» Aim of the task
Look through the entries below and show every line containing the word "represents".

Collected data
══════════════════════════════

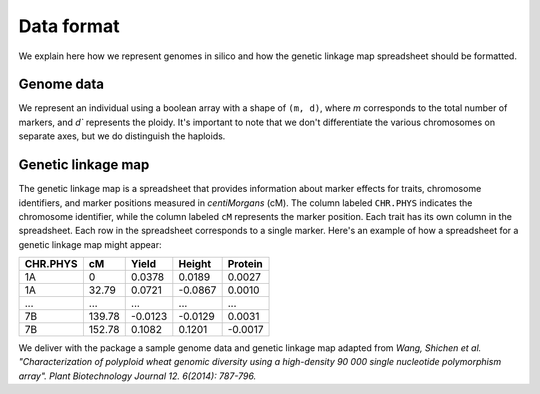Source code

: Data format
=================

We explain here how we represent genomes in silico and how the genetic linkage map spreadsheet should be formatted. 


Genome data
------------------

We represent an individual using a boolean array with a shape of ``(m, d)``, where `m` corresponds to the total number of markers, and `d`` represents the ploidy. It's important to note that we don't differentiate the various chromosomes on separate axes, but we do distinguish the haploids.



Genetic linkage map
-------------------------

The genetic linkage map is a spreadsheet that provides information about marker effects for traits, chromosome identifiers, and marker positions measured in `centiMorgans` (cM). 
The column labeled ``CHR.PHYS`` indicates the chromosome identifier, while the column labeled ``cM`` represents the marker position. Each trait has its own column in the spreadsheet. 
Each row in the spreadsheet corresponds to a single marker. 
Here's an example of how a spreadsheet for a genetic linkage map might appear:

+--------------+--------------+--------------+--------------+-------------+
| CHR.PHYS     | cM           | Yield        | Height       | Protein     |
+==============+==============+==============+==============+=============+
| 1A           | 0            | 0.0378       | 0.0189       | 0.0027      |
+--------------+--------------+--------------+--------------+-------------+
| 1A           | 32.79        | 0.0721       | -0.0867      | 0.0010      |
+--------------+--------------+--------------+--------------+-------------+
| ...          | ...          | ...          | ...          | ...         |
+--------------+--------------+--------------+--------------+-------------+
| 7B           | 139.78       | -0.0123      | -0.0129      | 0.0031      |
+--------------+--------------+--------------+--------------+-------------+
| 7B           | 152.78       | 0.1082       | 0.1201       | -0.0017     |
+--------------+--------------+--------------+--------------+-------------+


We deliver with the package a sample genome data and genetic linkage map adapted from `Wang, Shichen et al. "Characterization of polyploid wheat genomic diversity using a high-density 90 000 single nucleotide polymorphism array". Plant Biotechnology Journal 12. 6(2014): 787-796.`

══════════════════════════════

» Response to the exercise
We represent an individual using a boolean array with a shape of ``(m, d)``, where `m` corresponds to the total number of markers, and `d`` represents the ploidy. It's important to note that we don't differentiate the various chromosomes on separate axes, but we do distinguish the haploids.
The column labeled ``CHR.PHYS`` indicates the chromosome identifier, while the column labeled ``cM`` represents the marker position. Each trait has its own column in the spreadsheet. 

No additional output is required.